● Saved data entries
Segment Open

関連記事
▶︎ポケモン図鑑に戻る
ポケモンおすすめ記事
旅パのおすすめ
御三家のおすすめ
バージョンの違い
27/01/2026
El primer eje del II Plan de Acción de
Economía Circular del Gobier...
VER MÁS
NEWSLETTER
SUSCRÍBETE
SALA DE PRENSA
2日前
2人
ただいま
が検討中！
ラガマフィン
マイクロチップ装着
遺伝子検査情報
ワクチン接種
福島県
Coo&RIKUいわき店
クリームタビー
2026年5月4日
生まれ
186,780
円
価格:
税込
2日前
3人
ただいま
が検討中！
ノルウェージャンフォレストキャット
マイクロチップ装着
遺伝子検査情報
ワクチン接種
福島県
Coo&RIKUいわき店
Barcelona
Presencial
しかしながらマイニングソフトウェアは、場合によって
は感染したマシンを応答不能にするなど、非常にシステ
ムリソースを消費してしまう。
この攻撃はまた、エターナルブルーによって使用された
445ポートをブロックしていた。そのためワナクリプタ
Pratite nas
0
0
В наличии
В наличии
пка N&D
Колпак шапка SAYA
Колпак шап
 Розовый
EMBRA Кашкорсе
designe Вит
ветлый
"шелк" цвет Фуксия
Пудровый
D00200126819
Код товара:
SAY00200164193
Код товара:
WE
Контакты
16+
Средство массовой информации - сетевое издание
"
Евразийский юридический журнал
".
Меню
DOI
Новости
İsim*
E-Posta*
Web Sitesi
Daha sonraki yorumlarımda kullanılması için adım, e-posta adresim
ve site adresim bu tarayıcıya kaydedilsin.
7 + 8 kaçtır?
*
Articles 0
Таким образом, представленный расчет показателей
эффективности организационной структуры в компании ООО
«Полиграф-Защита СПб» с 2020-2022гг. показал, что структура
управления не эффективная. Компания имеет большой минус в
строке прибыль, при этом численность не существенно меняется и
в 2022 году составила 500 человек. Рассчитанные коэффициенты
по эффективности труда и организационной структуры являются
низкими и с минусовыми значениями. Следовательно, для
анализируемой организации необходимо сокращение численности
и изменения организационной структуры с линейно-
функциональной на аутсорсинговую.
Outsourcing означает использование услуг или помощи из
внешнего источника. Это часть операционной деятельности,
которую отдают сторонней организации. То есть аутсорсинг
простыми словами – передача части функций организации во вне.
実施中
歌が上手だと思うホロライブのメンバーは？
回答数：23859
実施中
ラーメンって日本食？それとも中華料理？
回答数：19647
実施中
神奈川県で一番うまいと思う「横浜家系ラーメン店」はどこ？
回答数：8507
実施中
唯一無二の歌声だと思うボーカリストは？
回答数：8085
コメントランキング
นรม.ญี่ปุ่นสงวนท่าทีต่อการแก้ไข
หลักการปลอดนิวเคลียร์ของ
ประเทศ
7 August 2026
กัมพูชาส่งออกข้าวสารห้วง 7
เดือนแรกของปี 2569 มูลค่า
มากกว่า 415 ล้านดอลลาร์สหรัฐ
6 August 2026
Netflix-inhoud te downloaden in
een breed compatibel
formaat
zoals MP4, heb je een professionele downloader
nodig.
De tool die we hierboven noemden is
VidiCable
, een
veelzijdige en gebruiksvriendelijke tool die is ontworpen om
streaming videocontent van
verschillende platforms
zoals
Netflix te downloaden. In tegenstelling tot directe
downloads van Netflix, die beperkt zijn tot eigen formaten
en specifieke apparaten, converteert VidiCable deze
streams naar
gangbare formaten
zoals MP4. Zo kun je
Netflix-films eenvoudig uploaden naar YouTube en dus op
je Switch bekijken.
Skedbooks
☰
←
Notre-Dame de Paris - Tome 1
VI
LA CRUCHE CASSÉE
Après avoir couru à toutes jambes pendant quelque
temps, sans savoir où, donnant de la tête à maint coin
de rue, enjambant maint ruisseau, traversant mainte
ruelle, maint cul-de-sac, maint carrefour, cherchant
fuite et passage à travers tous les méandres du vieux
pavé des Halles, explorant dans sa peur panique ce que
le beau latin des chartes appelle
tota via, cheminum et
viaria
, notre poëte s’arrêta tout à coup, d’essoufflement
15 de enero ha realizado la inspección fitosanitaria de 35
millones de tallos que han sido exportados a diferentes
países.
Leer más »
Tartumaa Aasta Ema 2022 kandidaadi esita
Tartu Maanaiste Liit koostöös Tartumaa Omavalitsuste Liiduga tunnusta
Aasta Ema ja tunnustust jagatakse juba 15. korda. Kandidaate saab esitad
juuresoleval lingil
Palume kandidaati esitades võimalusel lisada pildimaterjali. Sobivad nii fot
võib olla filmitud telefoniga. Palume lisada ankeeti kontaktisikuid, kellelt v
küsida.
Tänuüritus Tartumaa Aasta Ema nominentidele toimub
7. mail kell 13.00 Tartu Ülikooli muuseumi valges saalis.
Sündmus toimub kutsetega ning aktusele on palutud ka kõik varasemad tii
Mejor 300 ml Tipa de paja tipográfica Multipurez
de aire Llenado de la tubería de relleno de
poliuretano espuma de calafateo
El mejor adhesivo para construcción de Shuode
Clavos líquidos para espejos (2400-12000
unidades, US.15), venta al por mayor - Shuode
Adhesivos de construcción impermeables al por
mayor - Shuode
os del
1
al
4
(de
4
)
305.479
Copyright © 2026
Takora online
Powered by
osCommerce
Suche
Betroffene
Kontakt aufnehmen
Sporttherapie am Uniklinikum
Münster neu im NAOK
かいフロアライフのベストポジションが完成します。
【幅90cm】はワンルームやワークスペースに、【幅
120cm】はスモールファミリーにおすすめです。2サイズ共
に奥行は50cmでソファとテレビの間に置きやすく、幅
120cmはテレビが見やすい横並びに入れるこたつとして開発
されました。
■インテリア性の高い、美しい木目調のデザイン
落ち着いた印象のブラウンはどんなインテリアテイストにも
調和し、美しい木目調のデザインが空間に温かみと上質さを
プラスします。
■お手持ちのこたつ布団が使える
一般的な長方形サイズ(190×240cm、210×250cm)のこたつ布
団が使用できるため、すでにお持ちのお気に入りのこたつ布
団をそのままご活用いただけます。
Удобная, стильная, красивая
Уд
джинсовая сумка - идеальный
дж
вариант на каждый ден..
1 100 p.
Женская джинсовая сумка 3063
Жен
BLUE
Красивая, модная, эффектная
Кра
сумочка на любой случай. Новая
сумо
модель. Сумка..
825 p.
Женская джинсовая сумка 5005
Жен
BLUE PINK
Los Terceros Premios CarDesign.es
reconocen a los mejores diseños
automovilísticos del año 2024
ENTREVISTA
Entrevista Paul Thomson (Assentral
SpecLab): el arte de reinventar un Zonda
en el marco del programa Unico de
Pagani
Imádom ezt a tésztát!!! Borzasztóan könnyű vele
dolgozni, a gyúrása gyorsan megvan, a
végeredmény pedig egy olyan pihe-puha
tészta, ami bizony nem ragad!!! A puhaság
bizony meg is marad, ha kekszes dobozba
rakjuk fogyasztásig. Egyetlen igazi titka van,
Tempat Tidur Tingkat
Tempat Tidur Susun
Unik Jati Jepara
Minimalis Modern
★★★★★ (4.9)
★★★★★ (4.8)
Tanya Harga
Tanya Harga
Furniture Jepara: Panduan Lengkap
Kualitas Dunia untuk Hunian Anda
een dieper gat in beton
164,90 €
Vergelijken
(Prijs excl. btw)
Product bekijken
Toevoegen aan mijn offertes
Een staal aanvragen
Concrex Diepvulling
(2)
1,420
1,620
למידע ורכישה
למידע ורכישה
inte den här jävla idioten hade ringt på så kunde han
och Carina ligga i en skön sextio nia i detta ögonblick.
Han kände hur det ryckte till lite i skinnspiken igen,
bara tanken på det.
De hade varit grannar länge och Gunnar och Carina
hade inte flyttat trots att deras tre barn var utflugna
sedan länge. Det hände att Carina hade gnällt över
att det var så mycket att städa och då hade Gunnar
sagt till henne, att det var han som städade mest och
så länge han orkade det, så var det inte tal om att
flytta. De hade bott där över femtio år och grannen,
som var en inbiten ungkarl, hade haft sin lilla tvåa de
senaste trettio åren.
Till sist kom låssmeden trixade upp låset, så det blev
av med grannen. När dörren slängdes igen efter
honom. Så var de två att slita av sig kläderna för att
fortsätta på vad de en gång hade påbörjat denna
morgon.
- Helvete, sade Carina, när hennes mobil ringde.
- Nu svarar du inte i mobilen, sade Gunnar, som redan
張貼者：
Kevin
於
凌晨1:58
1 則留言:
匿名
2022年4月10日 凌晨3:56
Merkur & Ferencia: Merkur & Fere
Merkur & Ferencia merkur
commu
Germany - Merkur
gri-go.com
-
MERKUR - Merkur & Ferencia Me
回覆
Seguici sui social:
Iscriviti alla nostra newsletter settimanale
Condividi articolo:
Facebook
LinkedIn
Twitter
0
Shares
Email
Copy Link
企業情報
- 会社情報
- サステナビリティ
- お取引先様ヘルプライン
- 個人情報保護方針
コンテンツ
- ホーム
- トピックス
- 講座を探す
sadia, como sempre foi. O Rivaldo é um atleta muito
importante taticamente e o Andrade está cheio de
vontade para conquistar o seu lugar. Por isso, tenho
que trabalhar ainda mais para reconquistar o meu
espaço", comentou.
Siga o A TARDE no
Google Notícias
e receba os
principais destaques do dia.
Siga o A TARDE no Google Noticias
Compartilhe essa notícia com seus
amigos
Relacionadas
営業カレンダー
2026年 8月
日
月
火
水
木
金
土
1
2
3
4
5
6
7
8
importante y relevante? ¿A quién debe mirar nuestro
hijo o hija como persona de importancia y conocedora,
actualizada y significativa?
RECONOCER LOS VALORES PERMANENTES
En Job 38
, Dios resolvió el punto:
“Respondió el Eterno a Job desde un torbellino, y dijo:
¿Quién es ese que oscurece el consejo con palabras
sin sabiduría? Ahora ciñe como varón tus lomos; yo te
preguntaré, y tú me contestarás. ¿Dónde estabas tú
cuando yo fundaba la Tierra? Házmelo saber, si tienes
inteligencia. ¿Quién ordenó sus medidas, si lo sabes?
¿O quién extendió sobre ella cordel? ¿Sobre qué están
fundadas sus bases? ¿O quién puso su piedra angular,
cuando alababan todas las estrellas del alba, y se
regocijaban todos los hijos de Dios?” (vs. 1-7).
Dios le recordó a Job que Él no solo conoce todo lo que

Segment Closed

Return the span of lines in the data above that opens at the line with "Средство массовой информации" and closes at the line with "эффективности организационной структуры", exactly, ends included, nothing else.

● Output
Средство массовой информации - сетевое издание
"
Евразийский юридический журнал
".
Меню
DOI
Новости
İsim*
E-Posta*
Web Sitesi
Daha sonraki yorumlarımda kullanılması için adım, e-posta adresim
ve site adresim bu tarayıcıya kaydedilsin.
7 + 8 kaçtır?
*
Articles 0
Таким образом, представленный расчет показателей
эффективности организационной структуры в компании ООО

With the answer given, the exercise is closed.